EXERCISE: The expected output is the set of lines below beginning at the one that contains "left wrist: (32, 312)" and ending at the final line, reproduced exactly.

SUPPLIED INFORMATION:
━━━━━━━━━━━━━━━━━━━━

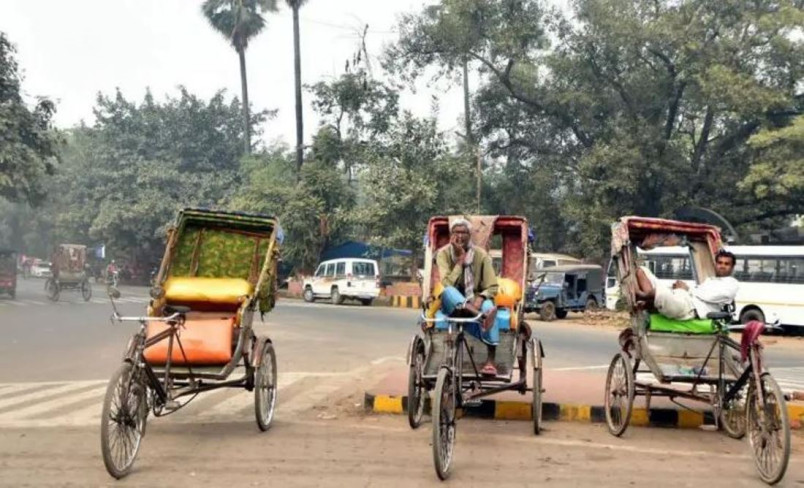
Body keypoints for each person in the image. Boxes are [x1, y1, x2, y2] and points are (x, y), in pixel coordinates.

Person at [435, 218, 500, 375]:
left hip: (475, 301)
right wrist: (459, 262)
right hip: (453, 305)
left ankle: (490, 361)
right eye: (456, 232)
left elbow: (492, 286)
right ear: (451, 235)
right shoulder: (443, 254)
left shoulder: (481, 255)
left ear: (469, 235)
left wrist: (480, 298)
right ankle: (481, 316)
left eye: (463, 232)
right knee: (449, 292)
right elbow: (447, 283)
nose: (460, 236)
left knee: (489, 307)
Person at [634, 249, 738, 321]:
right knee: (642, 270)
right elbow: (696, 292)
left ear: (732, 267)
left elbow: (711, 296)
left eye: (726, 264)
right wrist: (679, 287)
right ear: (716, 264)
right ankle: (649, 299)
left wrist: (686, 289)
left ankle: (643, 296)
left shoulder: (732, 284)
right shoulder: (710, 280)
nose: (722, 266)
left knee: (661, 292)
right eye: (720, 263)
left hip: (688, 309)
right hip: (682, 297)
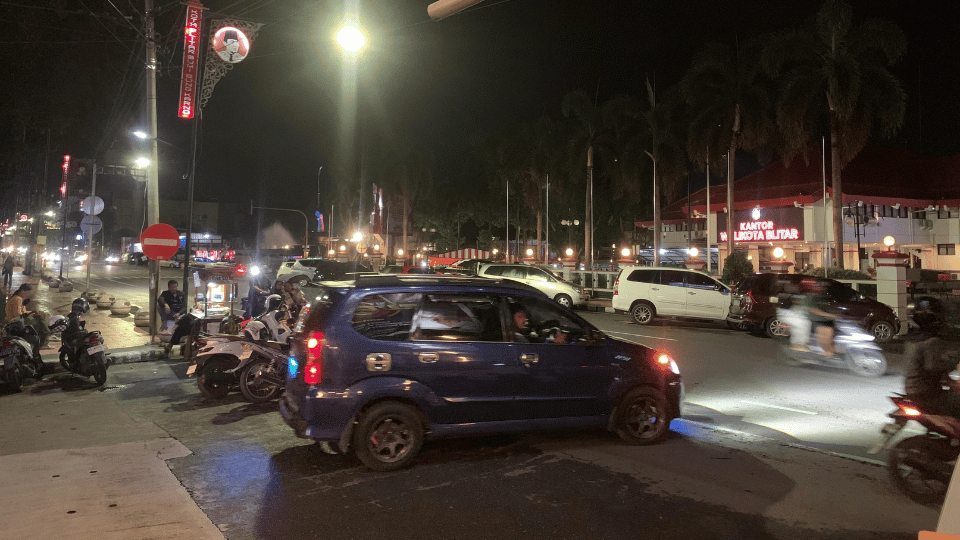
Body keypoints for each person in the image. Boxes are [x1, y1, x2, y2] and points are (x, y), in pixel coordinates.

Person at [904, 317, 960, 418]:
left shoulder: (912, 341)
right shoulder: (931, 341)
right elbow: (931, 367)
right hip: (925, 393)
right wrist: (952, 364)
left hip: (911, 390)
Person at [4, 284, 50, 353]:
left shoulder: (18, 298)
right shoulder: (17, 299)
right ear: (22, 291)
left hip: (17, 319)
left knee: (43, 315)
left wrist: (32, 312)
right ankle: (45, 339)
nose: (28, 295)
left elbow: (23, 311)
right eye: (27, 293)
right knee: (40, 320)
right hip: (15, 321)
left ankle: (46, 336)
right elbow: (18, 314)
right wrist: (32, 314)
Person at [801, 279, 837, 357]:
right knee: (825, 335)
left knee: (830, 337)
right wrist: (830, 315)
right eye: (820, 285)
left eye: (823, 286)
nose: (821, 288)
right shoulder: (810, 297)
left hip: (824, 321)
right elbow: (814, 310)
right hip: (816, 321)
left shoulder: (823, 297)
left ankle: (830, 352)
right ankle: (827, 352)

━━━━━━━━━━━━━━━━━━━━

RESULT OF THIS EXERCISE:
left wrist: (32, 312)
right ankle: (45, 339)
nose: (28, 295)
left elbow: (23, 311)
right eye: (27, 293)
right knee: (40, 320)
right hip: (15, 321)
left ankle: (46, 336)
right elbow: (18, 314)
right wrist: (32, 314)
Person at [801, 279, 837, 357]:
right knee: (825, 335)
left knee: (830, 337)
right wrist: (830, 315)
right eye: (820, 285)
left eye: (823, 286)
nose: (821, 288)
right shoulder: (810, 297)
left hip: (824, 321)
right elbow: (814, 310)
right hip: (816, 321)
left shoulder: (823, 297)
left ankle: (830, 352)
right ankle: (827, 352)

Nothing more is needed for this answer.